Ей вообще казалось, что она попала в загробный мир. Все уже умерли, только не догадываются об этом. Здесь даже в солнечный день свет был какой-то тусклый, больной, немощный, в кисейных тенях, как будто у солнца, пробивающегося сквозь смерть, тоже недоставало сил…
Жить в одиночестве, как ни странно, она приспособилась очень быстро. Поначалу, конечно, выкручивала все нервы непривычная квартирная тишина: не окликнет из кухни мать, не раздастся голос отца, нет того бытового фона, который свидетельствует, что жизнь идет. Она как бы зависла в межвременной пустоте. Однако всего через пару недель, испарившихся из сознания, будто стаявший снег, Вета, моя посуду, заметила вдруг, что мурлычет себе под нос какой-то мотив. Она чуть не выронила тарелку. А потом подумала: ну и что? Всю жизнь ходить теперь со скорбным лицом? Ну уж нет! И включила настенное радио, где как раз передавали концерт.
Так же быстро она привыкла, что все надо делать самой: стирать, гладить, готовить, ходить в магазин, вносить коммунальные платежи. Главное – обо всем этом помнить. Забудешь купить сыр, молоко – нечего будет есть. Забудешь погладить с вечера платье – пойдешь мятая, потертая, выцветшая как бомж.

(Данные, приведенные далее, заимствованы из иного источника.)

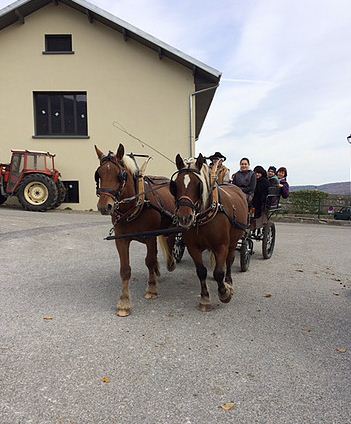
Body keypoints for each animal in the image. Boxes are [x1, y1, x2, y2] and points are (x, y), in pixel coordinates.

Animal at [95, 144, 176, 316]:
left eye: (121, 175)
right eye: (98, 174)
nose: (105, 206)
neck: (135, 205)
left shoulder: (150, 237)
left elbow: (149, 261)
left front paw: (151, 289)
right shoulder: (121, 240)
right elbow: (125, 269)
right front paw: (124, 302)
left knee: (170, 241)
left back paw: (170, 263)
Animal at [170, 154, 248, 310]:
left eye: (198, 185)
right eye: (175, 185)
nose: (184, 218)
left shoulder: (221, 246)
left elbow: (219, 272)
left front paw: (224, 293)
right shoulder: (193, 247)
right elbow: (201, 271)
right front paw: (205, 297)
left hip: (234, 240)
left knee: (229, 260)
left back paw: (228, 281)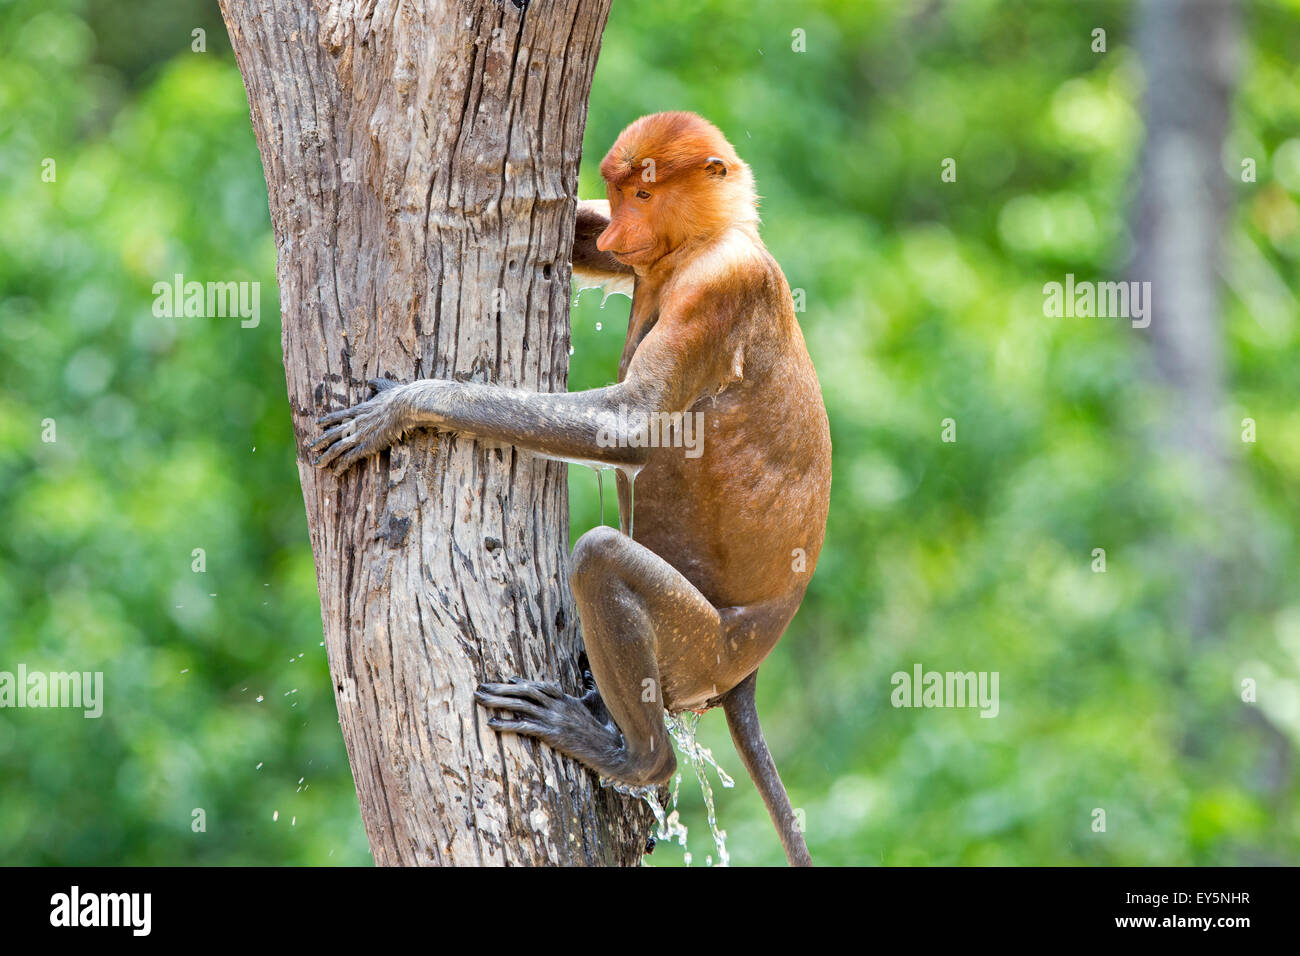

Меньше всего ей хотелось, чтобы в школе ее жалели. На нее и так тут поглядывали как на фикус, проросший среди дикой травы. Школа, надо заметить, была еще та. Большинство учителей в старших классах составлял спецпоселенческий контингент: знаний у них было меньше, чем даже у многих учеников. И если некоторые, когда-то имевшие более-менее приемлемые профессии, такие как математик Скелет, закончивший строительный институт, хотя бы старались добросовестно освоить учебник, по крайней мере, настолько, чтобы понять, о чем речь, то другие не прилагали и подобных усилий. Все они дотягивали здесь мелкие сроки и вовсе не намерены были осложнять себе жизнь. Урок обычно сводился к следующему: открыли на такой-то главе… Читаем… Прикорина, иди отвечать!.. К доске вызывали почти исключительно девочек. Парни, особенно в старших классах, могли и послать. Директриса, коротконогая, похожая на оживший бочонок, давно махнула на все рукой. Требовала писклявым голосом лишь одного: поддерживать дисциплину. Что, разумеется, было очень непросто. Парни, еле втискивавшиеся за парты, знали, что аттестат им так или иначе дадут. Им тоже было на все наплевать. В гробу они видели аттестат – у них были свои, более увлекательные дела. Кто приторговывал дисками и сигаретами, которые, если брать их с рук у мансоров, стоили почти втрое дешевле, кто сбрасывал таким же образом шмотки, в основном китайского производства, кто, посолиднее, предлагал «чайную» же электронику, а кто, видимо уже съехав совсем, затоваривался таблетками и порошком. Ну, это был уже полный предел. За сигареты, шмотки и диски, как Вета слышала, в милиции просто по шее давали, приговаривая при этом: не жадничай, поделись, не греби только себе, а вот за таблетки и порошок светила тюрьма. Немцы относились к этому очень строго. Когда два года назад – немецкие «миротворческие подразделения» сюда только-только пришли – начальник здешней милиции, майор Зердюков, попробовал, пользуясь изменившейся ситуаций, переключить порошок на себя, то сразу же так загремел, что до сих пор не знали куда. Ни взятки не помогли, ни искреннее раскаяние. Судил его немецкий военный суд, в закрытом режиме, и, говорили, что срок, ой-ей-ей какой, он отбывает тоже в немецкой тюрьме. Русским местам заключения немцы не доверяли.